Topical diclofenac, lidocaine patches, and capsaicin provide localized pain relief with minimal systemic absorption and reduced systemic side effects. Particularly useful for localized osteoarthritis, neuropathic pain, and post-herpetic neuralgia.

Neuropathic Pain Agents

Gabapentin, pregabalin, duloxetine, and tricyclic antidepressants (at low doses) modulate central pain processing, providing effective relief for neuropathic pain, fibromyalgia, and chronic musculoskeletal pain.

Non-Pharmacological Approaches

Physical Therapy

The most underutilized and most evidence-based non-opioid pain treatment — comprehensive physical therapy programs addressing the biomechanical, muscular, and movement factors driving pain produce durable improvements that outlast any medication’s effect.

Psychological Pain Management

CBT for chronic pain, acceptance and commitment therapy (ACT), and pain catastrophizing reduction programs address the psychological amplifiers of pain experience. Pain psychology interventions reduce pain intensity, improve function, and decrease opioid use better than medications alone for chronic pain.

Interventional Procedures

Joint injections, nerve blocks, trigger point injections, epidural steroid injections, and spinal cord stimulation provide targeted pain relief for specific conditions without the systemic effects of oral medications.

Conclusion

Effective pain management without opioids is achievable for the vast majority of pain conditions. The multimodal approach — combining appropriate non-opioid medications with physical therapy, psychological pain management, and targeted interventional procedures — consistently outperforms opioid-centered approaches for long-term function and quality of life. If you have chronic pain managed primarily with opioids and are interested in alternative approaches, ask your clinic about referral to a comprehensive pain management program.

FAQs – Non-Opioid Pain Management

Q1. Are non-opioid pain treatments as effective as opioids?
A: For chronic non-cancer pain, the evidence actually favors multimodal non-opioid approaches over long-term opioid therapy in terms of both pain reduction and functional improvement. Opioids are often more effective acutely but lose effectiveness over time through tolerance and can worsen pain through opioid-induced hyperalgesia.

Q2. What is pain catastrophizing and how does it affect pain?
A: Catastrophizing — the tendency to interpret pain as signaling severe harm, ruminate on pain, and feel helpless about managing it — is one of the strongest predictors of pain intensity and disability. It amplifies pain through central sensitization. CBT specifically targeting catastrophizing reduces both pain intensity and disability, often more effectively than medication.

Q3. Is medical cannabis a non-opioid pain option?

Entries supplied:
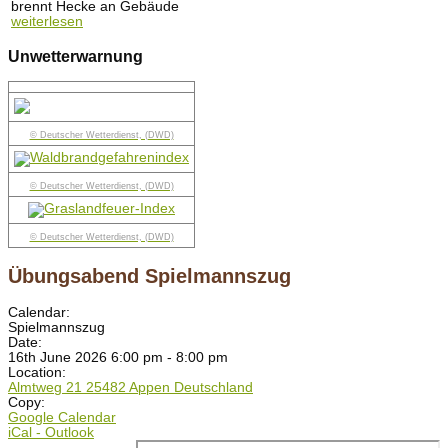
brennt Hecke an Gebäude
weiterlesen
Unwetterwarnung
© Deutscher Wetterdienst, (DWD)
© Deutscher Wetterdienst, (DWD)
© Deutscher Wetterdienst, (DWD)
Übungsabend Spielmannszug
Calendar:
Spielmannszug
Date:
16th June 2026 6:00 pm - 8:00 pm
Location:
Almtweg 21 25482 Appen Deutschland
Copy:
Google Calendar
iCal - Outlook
...
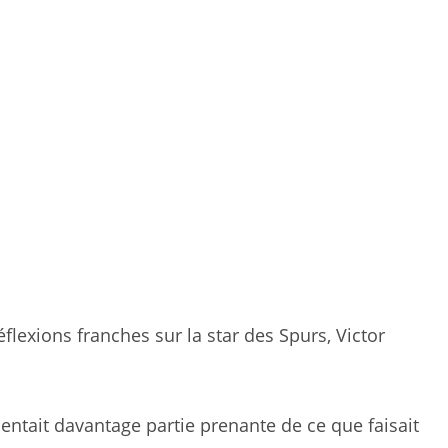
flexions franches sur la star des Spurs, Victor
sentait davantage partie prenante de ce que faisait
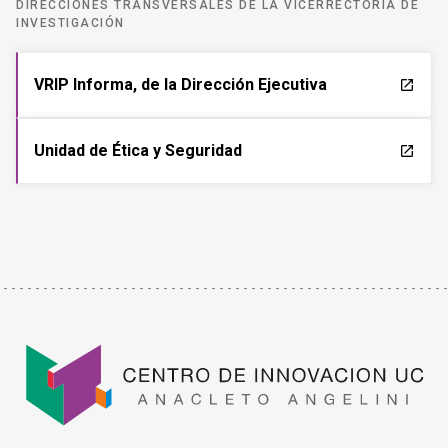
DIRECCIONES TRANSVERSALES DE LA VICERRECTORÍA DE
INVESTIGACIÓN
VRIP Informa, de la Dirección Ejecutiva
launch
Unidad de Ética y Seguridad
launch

Try it: Repeat everything in the non-opioid pain management text from "Q1. Are non-opioid" down to "effectively than medication.". The entries are separate material and have nothing to do with the non-opioid pain management text.

Result of the exercise:
Q1. Are non-opioid pain treatments as effective as opioids?
A: For chronic non-cancer pain, the evidence actually favors multimodal non-opioid approaches over long-term opioid therapy in terms of both pain reduction and functional improvement. Opioids are often more effective acutely but lose effectiveness over time through tolerance and can worsen pain through opioid-induced hyperalgesia.

Q2. What is pain catastrophizing and how does it affect pain?
A: Catastrophizing — the tendency to interpret pain as signaling severe harm, ruminate on pain, and feel helpless about managing it — is one of the strongest predictors of pain intensity and disability. It amplifies pain through central sensitization. CBT specifically targeting catastrophizing reduces both pain intensity and disability, often more effectively than medication.